At the top of their list of revenue woes: international voice. After ten years of negative to zero growth, revenues from voice are predicted to fall to $50 billion by 2022 – nearly half of the market’s total worth in 2012. A large proportion of this decline can be attributed to the rapid rise of over-the-top (OTT) services and VoIP services such as WhatsApp, Facebook Messenger and Skype among consumers and businesses as well as the adoption of UC by enterprises. In fact, according to Telegeography, OTTs delivered 40% more international voice traffic in 2017 than all the global telecoms companies combined.
Yet, the challenges around declining voice revenues have been discussed for nearly a decade. The truth is, some wholesale carriers have been extremely slow to act and today they find themselves at a crossroads: innovate or face extinction.
Wholesale voice is not dead
While wholesale carriers may well be servicing a market that is half the size it was 10 years earlier, this does not mean that voice revenue opportunities no longer exist. There will always be a need for wholesale carriers to provide capacity and manage international communications, serving the needs of mobile network operators and multinational enterprises. In fact, for the industry survivors there is a significant amount of revenue to be won, but this will only go to those wholesale carriers that are willing to embrace disruption.
Until now, the wholesale voice business model has been focused on offering a set of basic, generalised products and connecting customers from A to B. Today, this way of doing business will no longer suffice. For one thing, this model does not account for complexity in managing many more supplier relationships with faster time-to-market and the ability to serve new demand. Nor does it consider the evolution in consumer buying behaviours and expectations – something that is drastically changing business models across all sectors and markets.
Wholesale voice trading now requires a greater depth of understanding of the customer and the entire value chain. It is no longer about selling a product and handing it off to the customer. For longer term success, wholesale carriers must be continually refining their solutions and services to solve challenges and anticipate the future needs of customers.
What do Uber and wholesale voice carriers have in common?
While many refer to Uber as a “disruptor” this may not be strictly true. Disruptive innovation occurs in two ways: when a start-up uses digital technology to meet the needs of low-end customers – needs that have otherwise been forgotten; or to create an entirely new customer base within a specific market.
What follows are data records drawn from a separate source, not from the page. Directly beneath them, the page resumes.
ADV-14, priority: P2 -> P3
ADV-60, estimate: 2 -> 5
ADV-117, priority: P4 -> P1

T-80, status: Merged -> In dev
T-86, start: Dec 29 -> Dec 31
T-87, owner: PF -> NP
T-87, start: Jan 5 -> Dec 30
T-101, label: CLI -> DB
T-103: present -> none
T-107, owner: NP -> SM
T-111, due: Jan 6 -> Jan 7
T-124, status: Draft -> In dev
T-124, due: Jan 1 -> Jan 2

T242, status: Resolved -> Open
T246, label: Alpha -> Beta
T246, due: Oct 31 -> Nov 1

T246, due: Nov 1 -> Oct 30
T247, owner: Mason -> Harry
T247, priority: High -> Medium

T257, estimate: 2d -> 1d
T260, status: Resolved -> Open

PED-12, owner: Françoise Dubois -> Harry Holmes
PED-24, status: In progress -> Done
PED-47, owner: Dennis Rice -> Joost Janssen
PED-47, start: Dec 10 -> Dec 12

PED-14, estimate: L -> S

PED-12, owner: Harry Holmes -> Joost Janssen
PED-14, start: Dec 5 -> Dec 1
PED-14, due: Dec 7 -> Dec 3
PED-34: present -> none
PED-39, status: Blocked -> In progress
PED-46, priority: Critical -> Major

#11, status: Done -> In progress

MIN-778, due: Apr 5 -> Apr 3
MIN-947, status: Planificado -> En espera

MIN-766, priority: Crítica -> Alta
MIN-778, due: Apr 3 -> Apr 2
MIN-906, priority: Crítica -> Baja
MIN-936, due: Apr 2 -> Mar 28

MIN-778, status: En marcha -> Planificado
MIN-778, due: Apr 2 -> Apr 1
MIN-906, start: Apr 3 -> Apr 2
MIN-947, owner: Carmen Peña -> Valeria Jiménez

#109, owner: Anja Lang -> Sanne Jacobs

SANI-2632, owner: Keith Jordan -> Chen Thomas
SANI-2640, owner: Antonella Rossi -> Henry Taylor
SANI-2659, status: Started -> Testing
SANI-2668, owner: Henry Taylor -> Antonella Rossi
Instead, what Uber did was simple - offer a better user experience for taxi users. Customers of all kinds want the services they are purchasing to be easy to use. The wholesale business is no different.
User experience is growing in importance in the voice services market. Just like Uber, wholesale carriers can adopt a communications platform-based business model to meet this new demand.
By developing their own platforms, wholesale carriers can move away from product-by-product sales and offer customers seamless access to a variety of solutions - even those they may not have previously needed. Better still, with a platform approach the operational complexity that plagues the industry is hidden from customers, improving the experience further. What’s more, a platform-based approach can be shaped to serve different vertical needs and evolve as needs change.
As APIs become more commonplace within the wholesale communication industry, solutions like cyber security, AI-based routing or even SD-WAN offerings can be integrated. Rather than offering services product-by-product, wholesale carriers should innovate by focusing on experience - delivering value creation, sourcing the best solutions and identifying the best partners to serve their customers’ needs.